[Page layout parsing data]

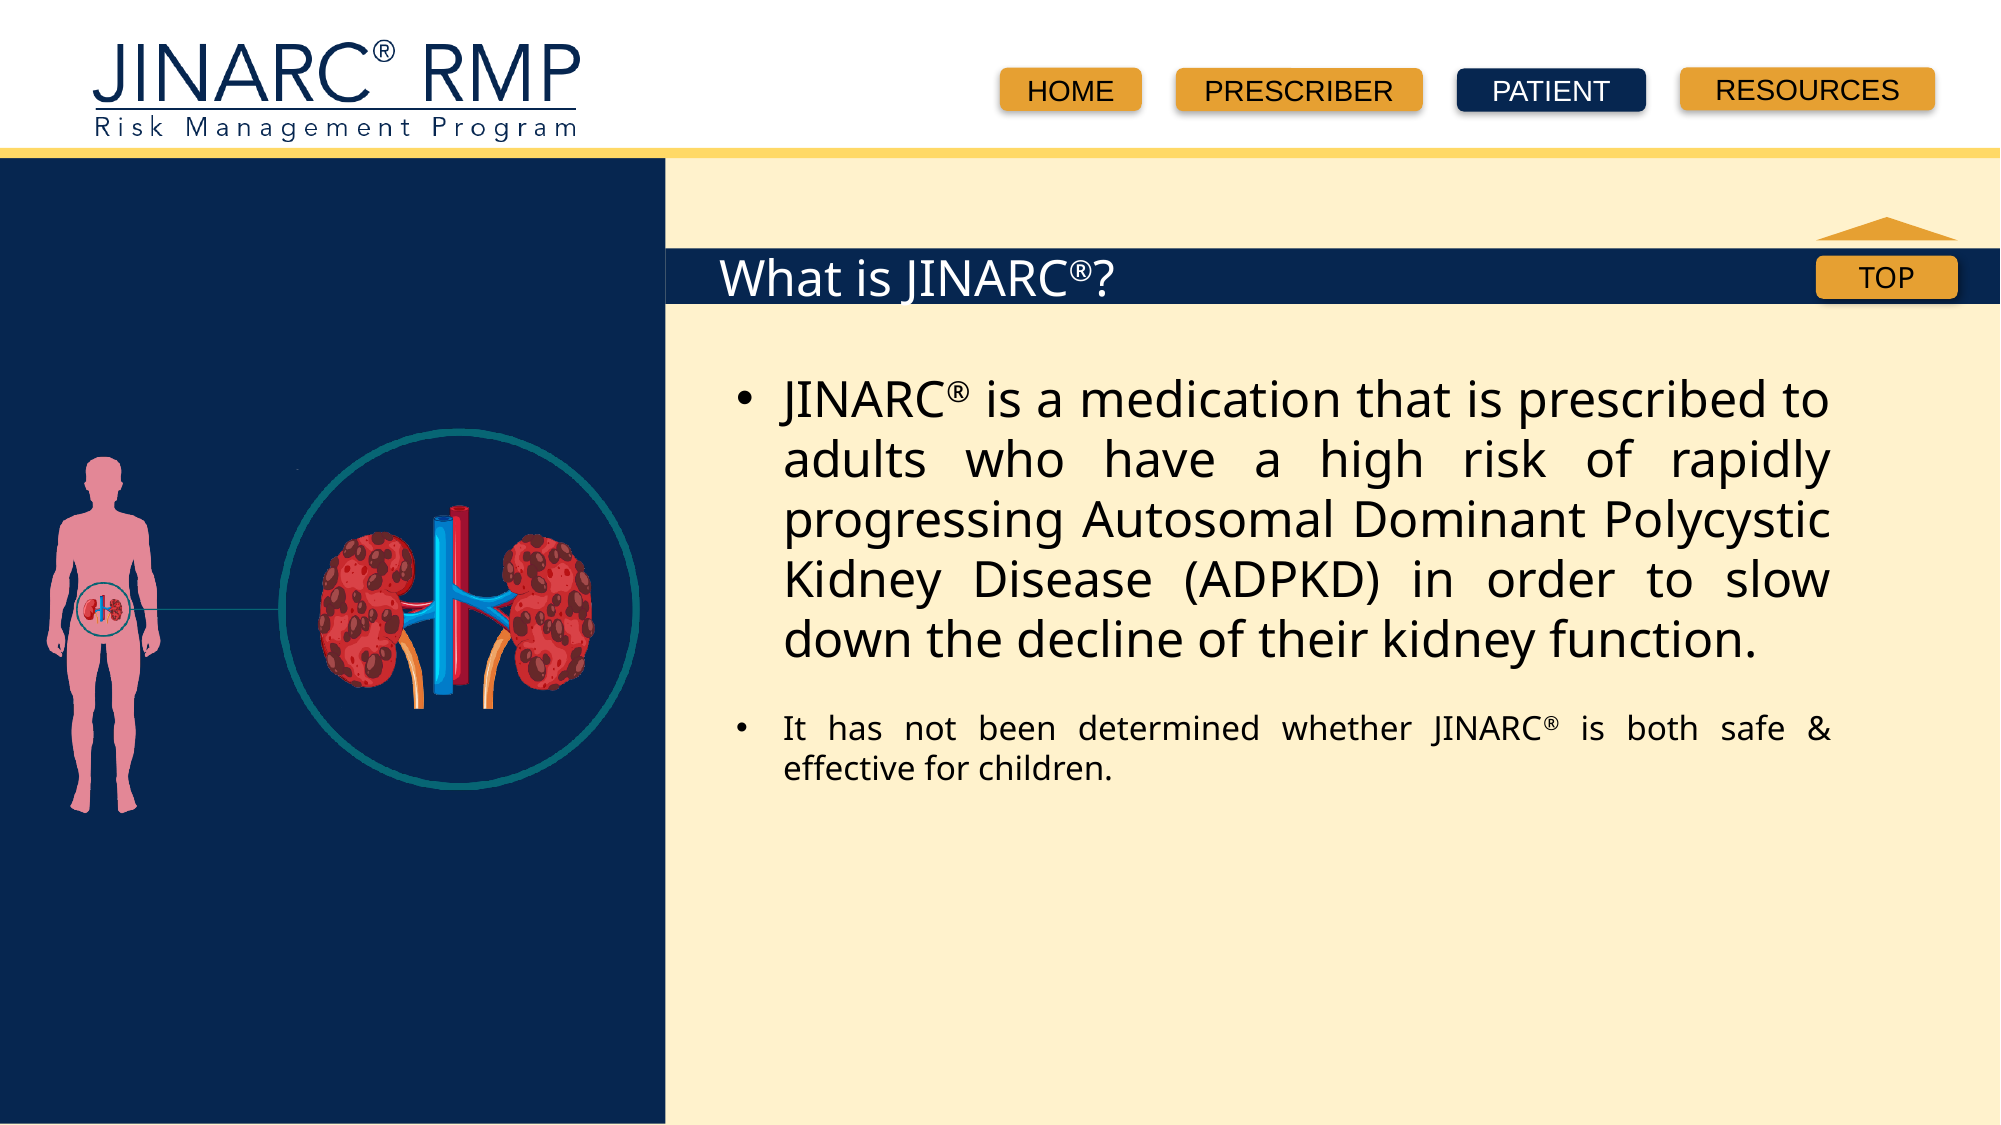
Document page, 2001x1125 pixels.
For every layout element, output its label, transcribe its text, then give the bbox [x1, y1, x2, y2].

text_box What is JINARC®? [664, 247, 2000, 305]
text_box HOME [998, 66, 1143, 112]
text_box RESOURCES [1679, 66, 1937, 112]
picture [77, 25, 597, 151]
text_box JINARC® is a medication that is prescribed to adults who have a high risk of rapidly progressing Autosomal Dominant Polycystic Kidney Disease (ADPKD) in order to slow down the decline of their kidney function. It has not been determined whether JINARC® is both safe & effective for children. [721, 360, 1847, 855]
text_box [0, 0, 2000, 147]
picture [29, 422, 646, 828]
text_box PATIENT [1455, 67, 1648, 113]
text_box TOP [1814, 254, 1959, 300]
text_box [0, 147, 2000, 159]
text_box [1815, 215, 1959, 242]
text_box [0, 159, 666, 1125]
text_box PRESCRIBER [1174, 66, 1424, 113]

==

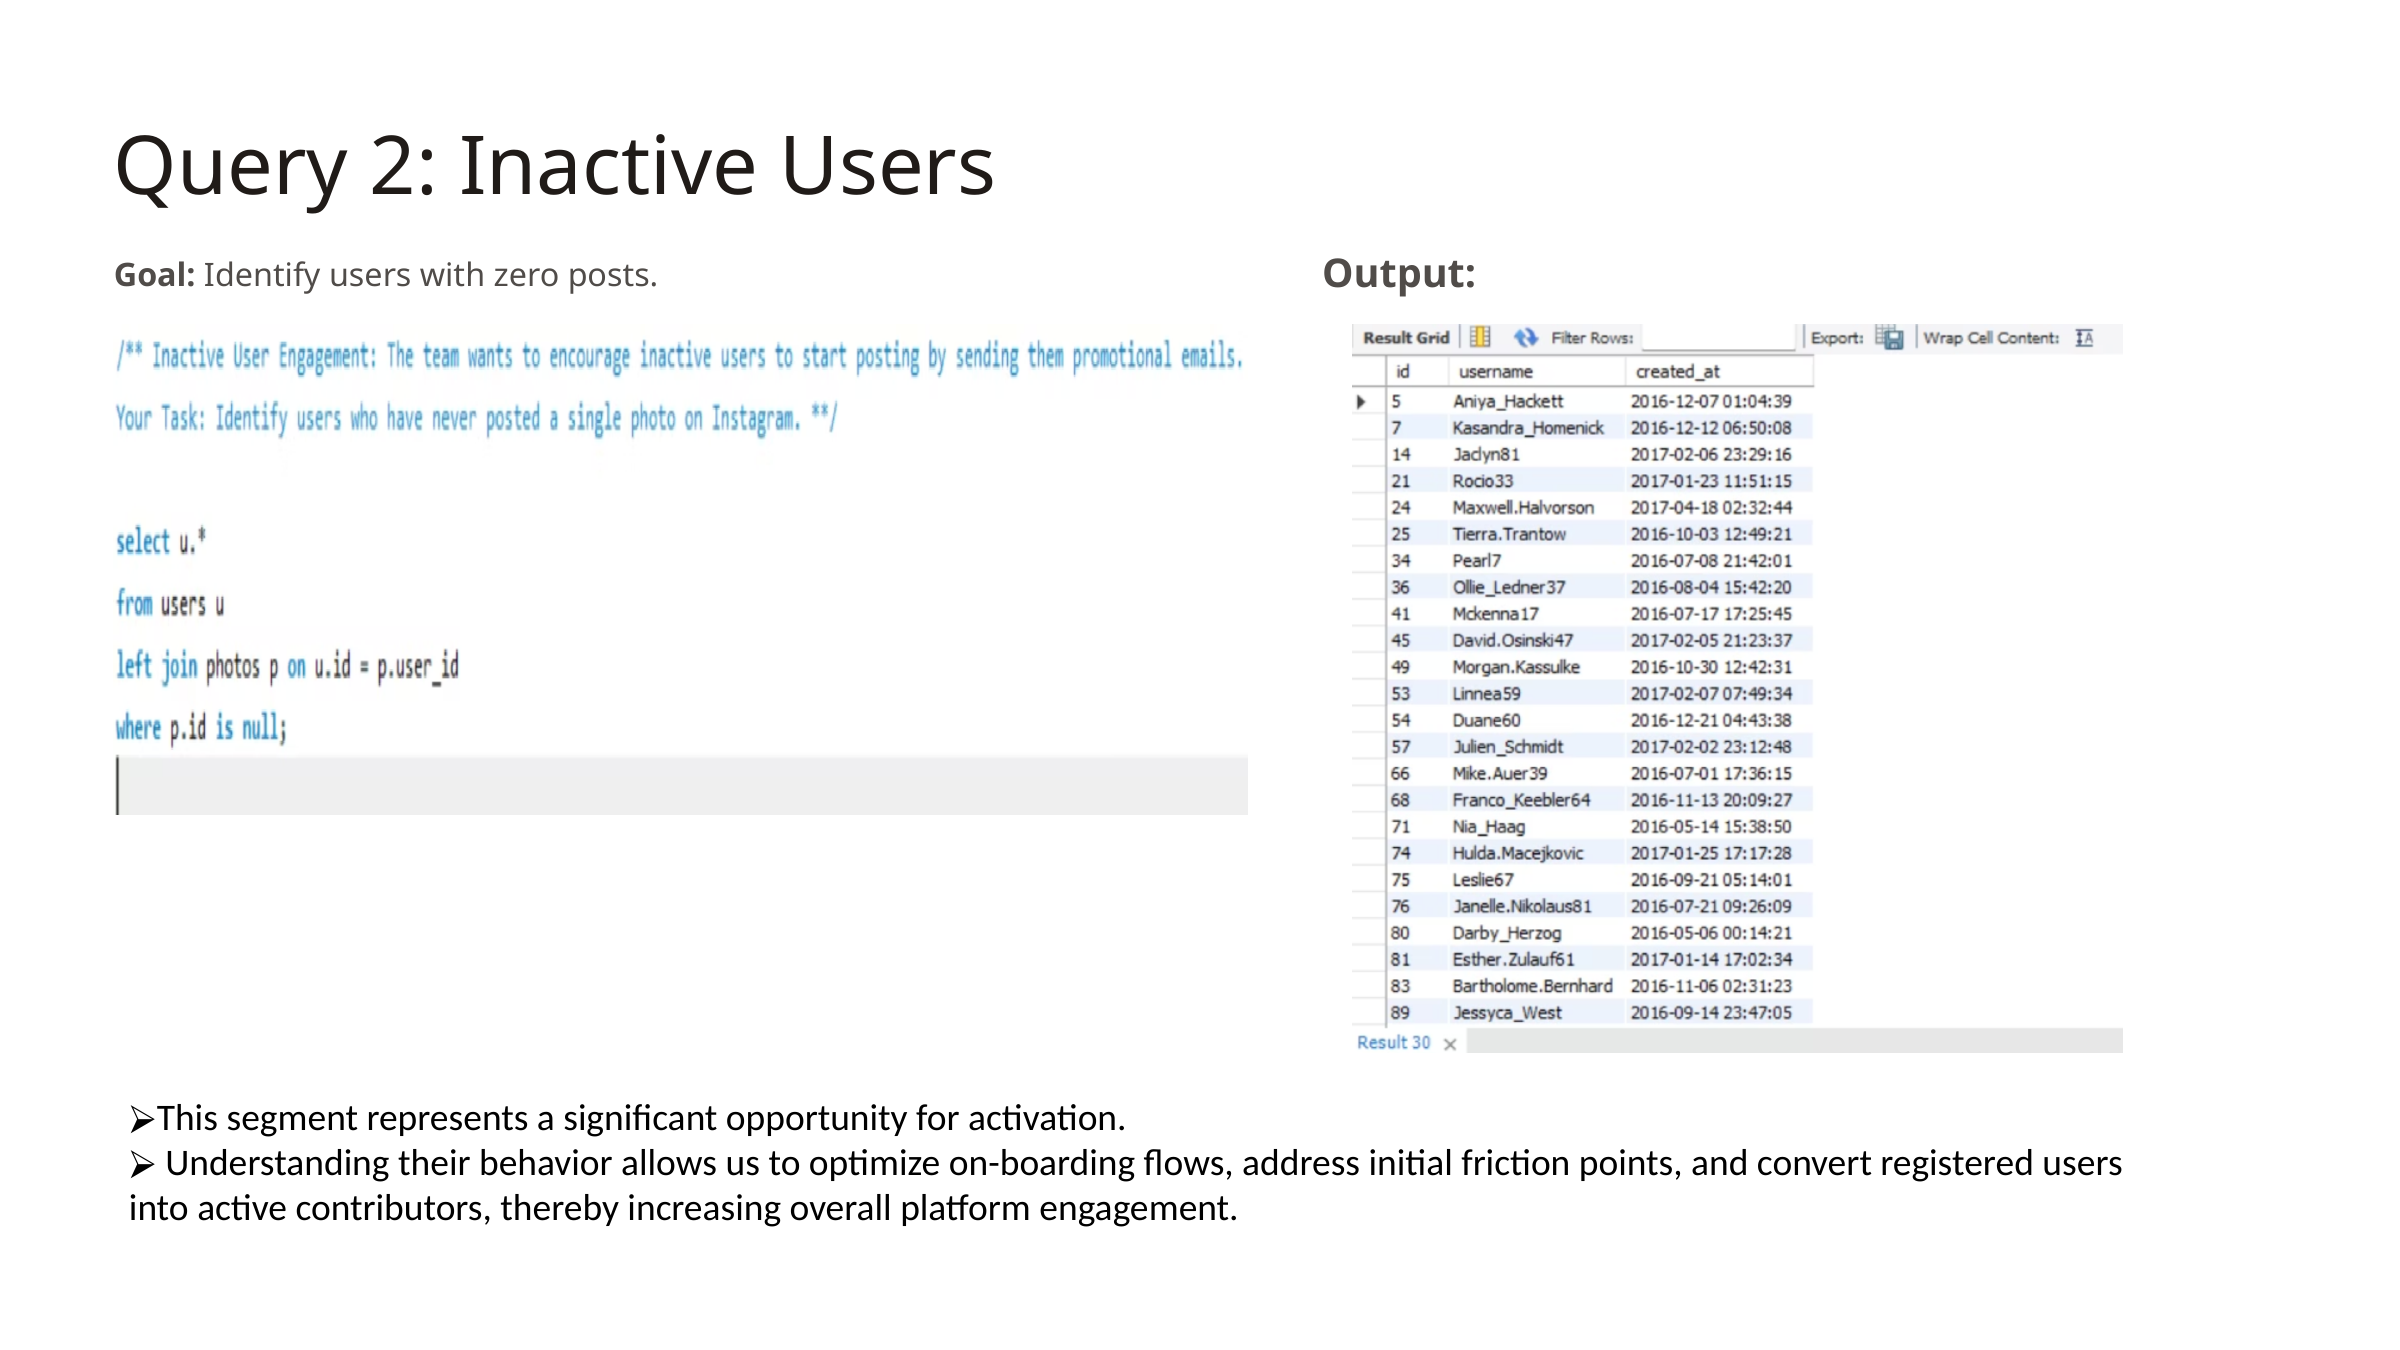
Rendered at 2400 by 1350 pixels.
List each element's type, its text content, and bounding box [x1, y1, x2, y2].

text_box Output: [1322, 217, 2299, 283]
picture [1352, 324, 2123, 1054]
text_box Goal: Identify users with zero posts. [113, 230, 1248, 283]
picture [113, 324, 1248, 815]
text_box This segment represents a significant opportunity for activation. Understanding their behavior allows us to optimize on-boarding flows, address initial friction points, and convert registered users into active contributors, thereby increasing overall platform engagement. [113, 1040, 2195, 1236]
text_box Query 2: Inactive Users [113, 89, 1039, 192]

* * *

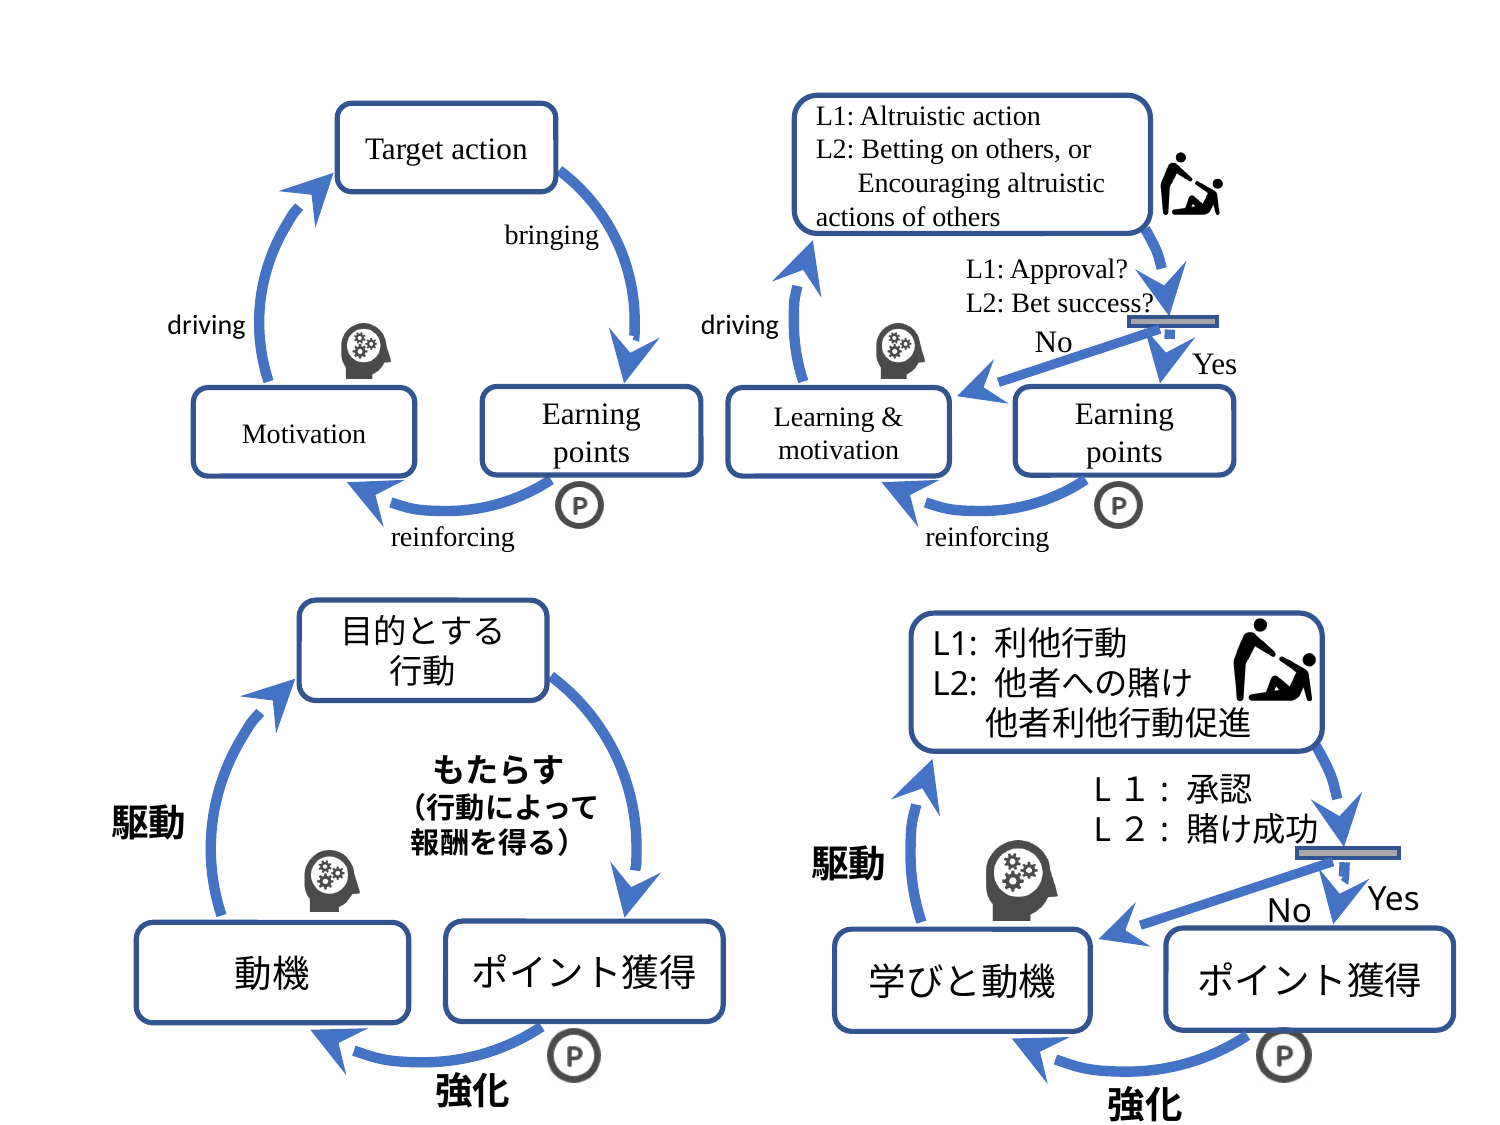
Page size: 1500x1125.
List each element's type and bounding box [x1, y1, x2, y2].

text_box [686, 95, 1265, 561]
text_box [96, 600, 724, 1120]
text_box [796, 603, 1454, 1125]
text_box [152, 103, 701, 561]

▶ [About this task] When the word "pixels" appears in a line of the data, that line is counted; report the number only.

▶ [Task result] 2